How did they simplify normal equations for OLS in linear regression? How did they go from (1) to (2):
\begin{align*}
      S_{xx} &= \sum(X_i - \bar{X})^2 \tag1 \\ 
             &= \sum(X_i - \bar{X}) X_i \tag2 \\
             &= \sum X_i^2 - \left(\sum{X_i}\right)^2/n \\
             &= \sum X_i^2 - n \bar{X}
\end{align*}
In (2), are they simply saying that $(X_i - \bar{X}) = X_i$? Why is that so?
It is also seen here in OLS equation:
$$b_1 = \frac{\sum X_i Y_i - \left[\left(\sum X_i \right) \left(\sum Y_i \right)\right]/n}{\sum X_i^2 - \left( \sum X_i\right)^2 /n} = \frac{ \sum\left(X_i -\bar{X}\right) \left(Y_i - \bar{Y}\right)}{\sum \left(X_i - \bar{X} \right)^2}$$
The technique is used again in the denominator, when they go from middle equation to the right.
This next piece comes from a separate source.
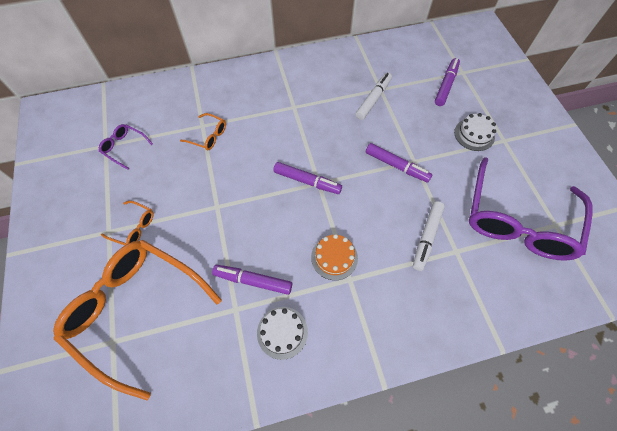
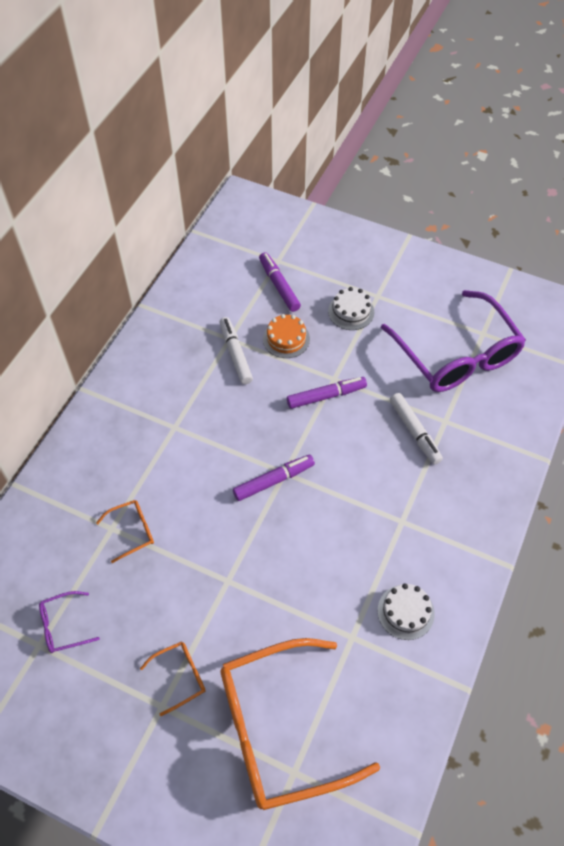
camera: 50 degrees left, 5 degrees down
purple marker [212,265,292,295] -> none
orange cake [311,234,358,280] -> orange cake moved to [263,314,310,358]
Why is it?
 A: $$
    \sum (X_i - \bar{X})^2
$$
$$
    \sum(X_i - \bar{X})(X_i - \bar{X})
$$
$$
    \sum (X_i^2 - 2\bar{X}X_i + \bar{X}^2)
$$
$$
    \sum \left[(X_i^2 - \bar{X}X_i) + (\bar{X}^2 - \bar{X}X_i)\right]
$$
$$
    \sum \left[(X_i - \bar{X})X_i + (\bar{X} - X_i)\bar{X}\right]
$$
We can "distribute" the $\Sigma$ over those two summands.  The second one turns out to be zero
$$
    \sum (\bar{X} - X_i)\bar{X}
$$
$$
    \bar{X} \sum (\bar{X} - X_i)
$$
$$
    \bar{X} (\sum \bar{X} - \sum X_i)
$$
$$
    \bar{X} (n\bar{X} - n\bar{X})
$$
$$ 
    0
$$
A: Simple numerical example
Let $X_1 = 1$, $X_2 = 3$, $X_3 = 8$
Then $\bar{X} = \frac{1}{3} \left( 1 + 3 + 8\right)$ = 4
It is not at all correct to say $(X_1 - \bar{X}) = X_1$ which would be equivalent to saying that (1 - 4) = 1
The point is that 
$$ \sum_i \bar{X} \left( X_i - \bar{X} \right) = 0$$
because $\sum_i X_i = n \bar{X}$. In this example $1 + 3 + 8 = 3 \cdot 4 = 12$
In this example, the statement $\sum_i \bar{X} \left( X_i - \bar{X} \right) = 0$ would be:
$$4\left( 1 - 4 \right) + 4 \left( 3 - 4 \right) + 4 \left(8 - 4\right) = 0$$
If you factor our $\bar{X}$:
$$ \bar{X} \left[ \sum_i \left( X_i - \bar{X} \right) \right] = 4 \left[ ( 1 - 4) + (3 - 4) + (8 - 4) \right] = 0$$